(CONSIGNE A):
Recopiez fidèlement le passage de l'article sur Demande à la poussière qui commence par « Demande à la poussière , c'est » et se poursuit jusqu'à « de Camilla Lopez. ».
(CONSIGNE B):
Selon l'article sur Demande à la poussière, quel est le nom de la serveuse mexicaine qu'Arturo Bandini rencontre à Los Angeles ?

(ARTICLE):
▬▬▬▬▬▬

Demande à la poussière , ou Ask the Dust dans sa version originale , est un roman semi-autobiographique de John Fante publié en 1939. Fante , l'inénarrable. Pour moi , c'est la troisième entrevue que je m'accorde avec l'auteur Coloradien après Mon Chien Stupide et Le Vin de la Jeunesse. Je tiens ce monsieur , au même titre que Philip K Dick ou Bukowski , ayant eux aussi écrit en et sur la Californie - comme si cette terre possédait quelque chose d'immense , de sublime , qui poussait les êtres à sonder leurs âmes , à trouver leurs voies - pour l'un des plus grands auteur Américain. Alors oui , dit comme ça cela ça peut paraitre diminuer drastiquement mon sens de l'objectivité , et je suis d'accord , mais après tout lisez le et vous verrez sans doute de quoi je veux parler.
Demande à la poussière , c'est un des quatre romans qui composent le quatuor Bandini avec , donc , Bandini(1938) , La Route de Los-Angeles(1985) , et Rêve de Bunker Hill (1982) - dans le désordre des parutions mais dans l'ordre chronologique. Arturo Dominic Bandini , fils d'un ouvrier italien , aspirant romancier , joint Los Angeles en cette fin d'années 30 alors que bientôt le monde va s'enfoncer dans la seconde guerre mondiale. Mais d'Hitler , Bandini il en a rien à faire. Lui ce qu'il veut , depuis sa chambre d'hotel au sommet de Bunker Hill , c'est de pondre un chef d'oeuvre , de se faire un nom. Seulement , après la publication d'une première nouvelle , le voilà totalement désargenté et bien incapable de trouver une quelconque inspiration. C'est en errant dans un Los Angeles des plus dépressif qu'il va croiser le chemin chaloupé d'une serveuse Mexicaine du nom de Camilla Lopez.
Comment dire ? A mon avis , le livre contient un défaut majeur : une certaine inharmonie. Pour faire clair , la première partie du livre est sidérante, elle précède ensuite quelques pages très mélancoliques , avant de s'enfoncer dans une sorte de routine presque inintéressante et de soudainement rejaillir dans les trente dernières pages , faisant au final de l'oeuvre une chose surpuissante d'intensité , vous rendant amorphe l'espace d'un instant alors que le point final s'écrase au terme d'une lecture en dent de scie...
J'aime bien mariner après avoir lu ou vu une oeuvre. J'aime bien être entre moi , y réfléchir - et c'est que je vais faire pour Demande à la poussière - et le constat est là : oui , ce livre fait honneur à sa réputation. Et ce même si je m'étais fait une idée du livre et du personnage de Bandini dont je n'arrive même plus à me souvenir , là , tout de suite.

▬▬▬▬▬▬

(ENREGISTREMENTS):

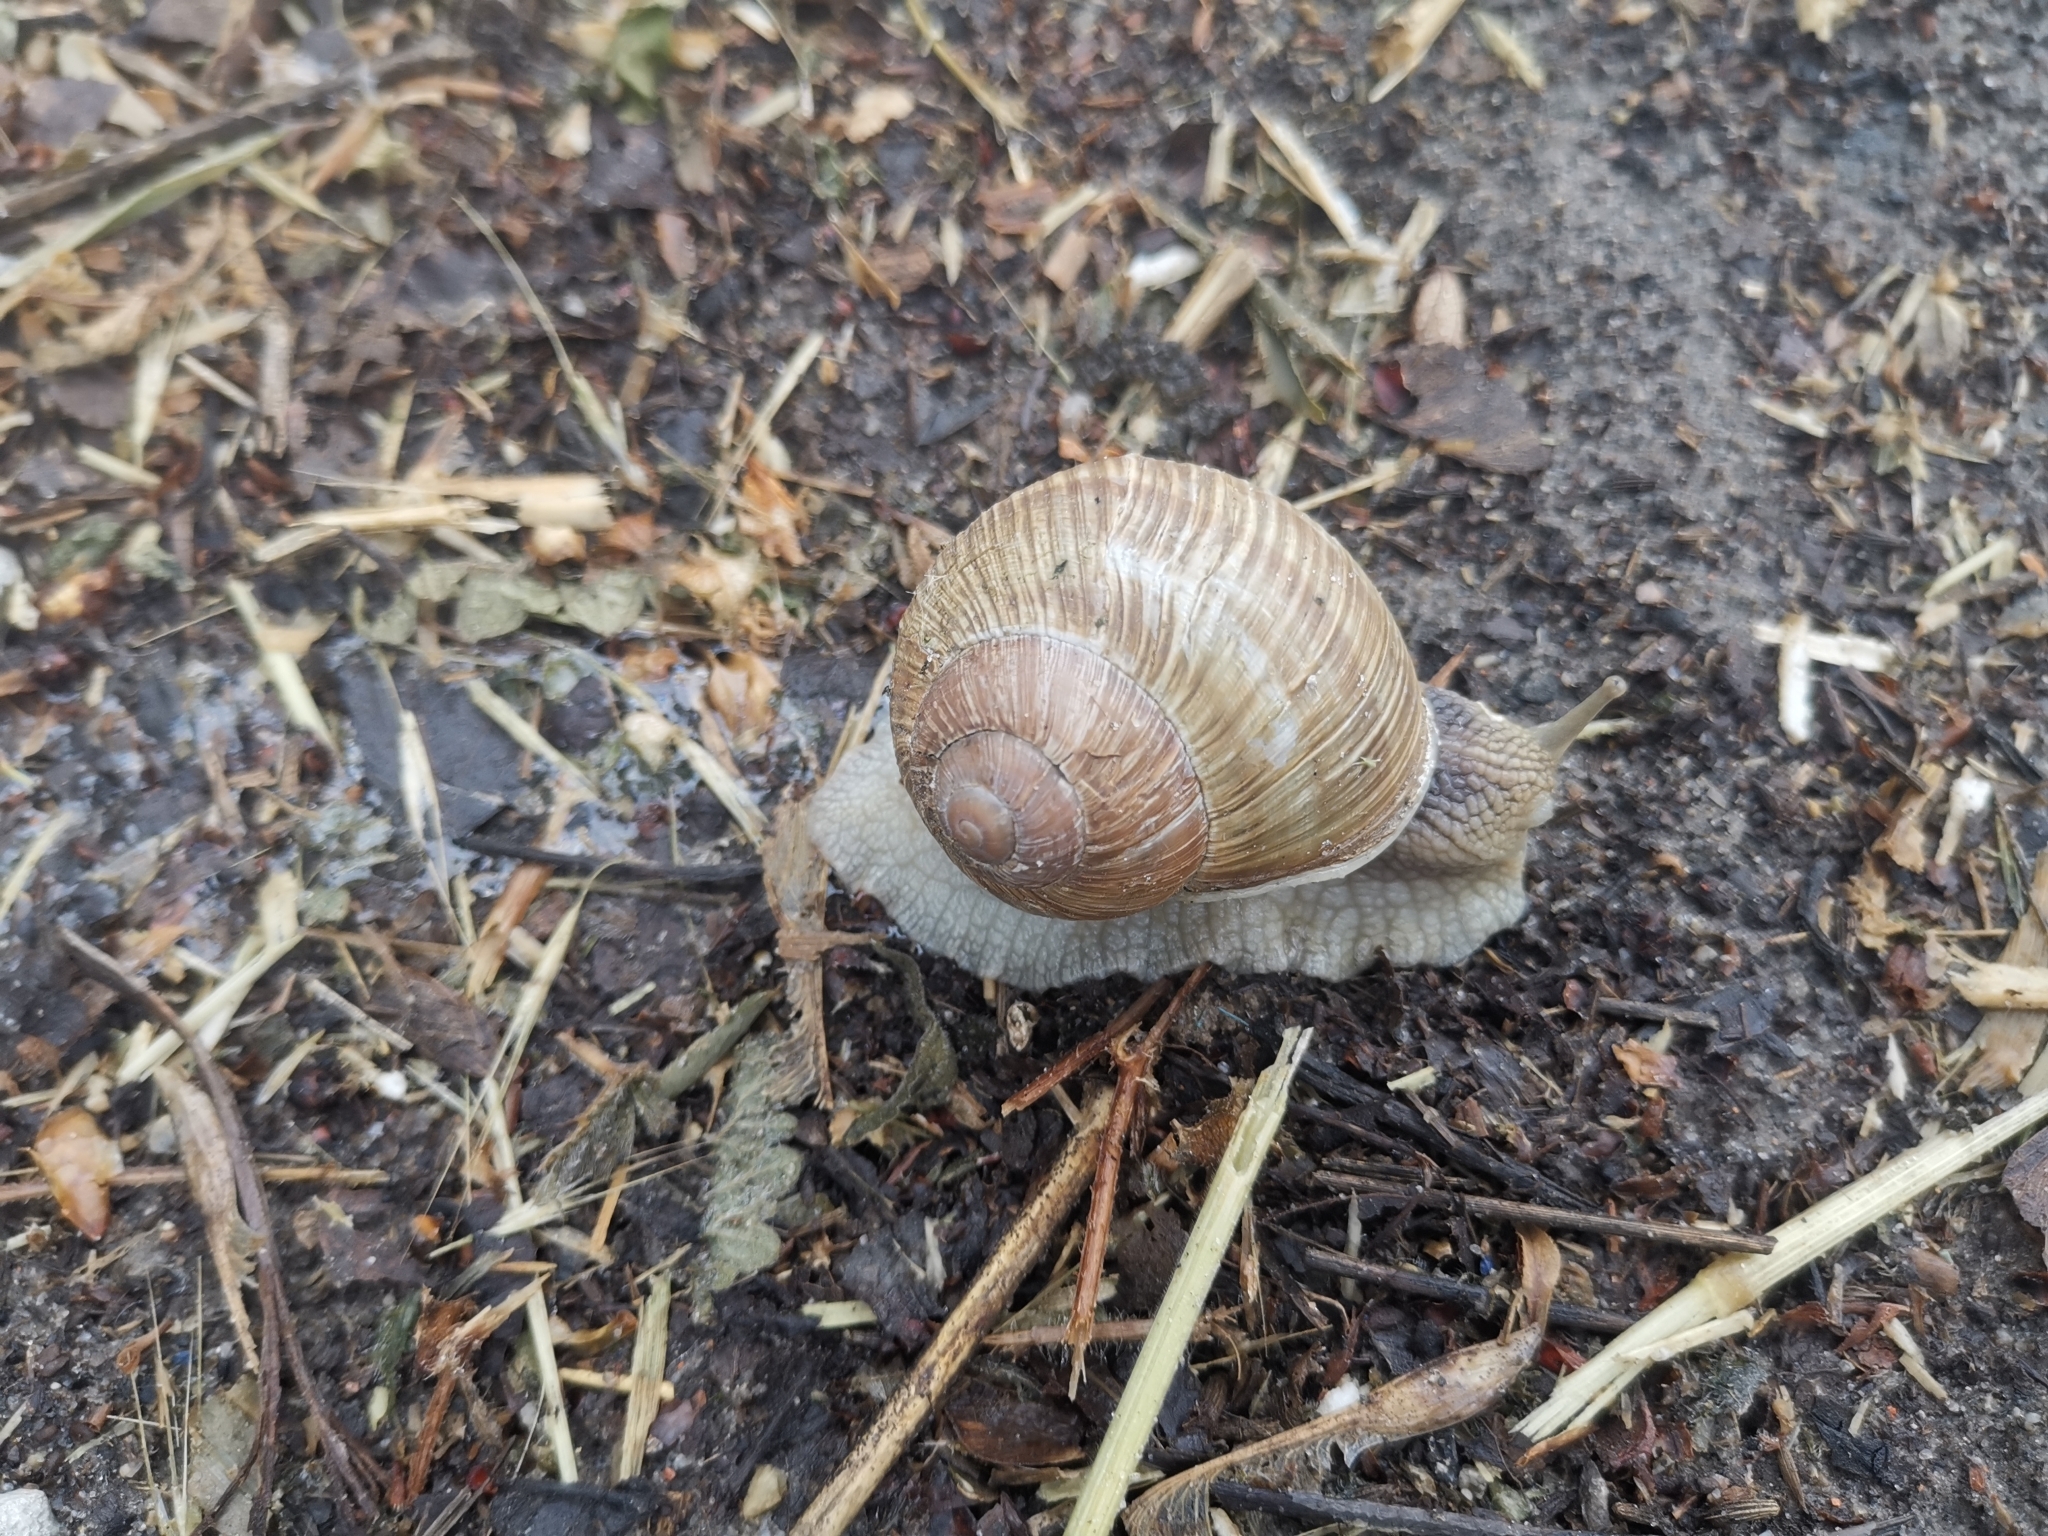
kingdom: Animalia
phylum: Mollusca
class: Gastropoda
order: Stylommatophora
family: Helicidae
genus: Helix
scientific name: Helix pomatia
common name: Roman snail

▬▬▬▬▬▬

(BONNE RÉPONSE A):
Demande à la poussière , c'est un des quatre romans qui composent le quatuor Bandini avec , donc , Bandini(1938) , La Route de Los-Angeles(1985) , et Rêve de Bunker Hill (1982) - dans le désordre des parutions mais dans l'ordre chronologique. Arturo Dominic Bandini , fils d'un ouvrier italien , aspirant romancier , joint Los Angeles en cette fin d'années 30 alors que bientôt le monde va s'enfoncer dans la seconde guerre mondiale. Mais d'Hitler , Bandini il en a rien à faire. Lui ce qu'il veut , depuis sa chambre d'hotel au sommet de Bunker Hill , c'est de pondre un chef d'oeuvre , de se faire un nom. Seulement , après la publication d'une première nouvelle , le voilà totalement désargenté et bien incapable de trouver une quelconque inspiration. C'est en errant dans un Los Angeles des plus dépressif qu'il va croiser le chemin chaloupé d'une serveuse Mexicaine du nom de Camilla Lopez.

(BONNE RÉPONSE B):
Camilla Lopez.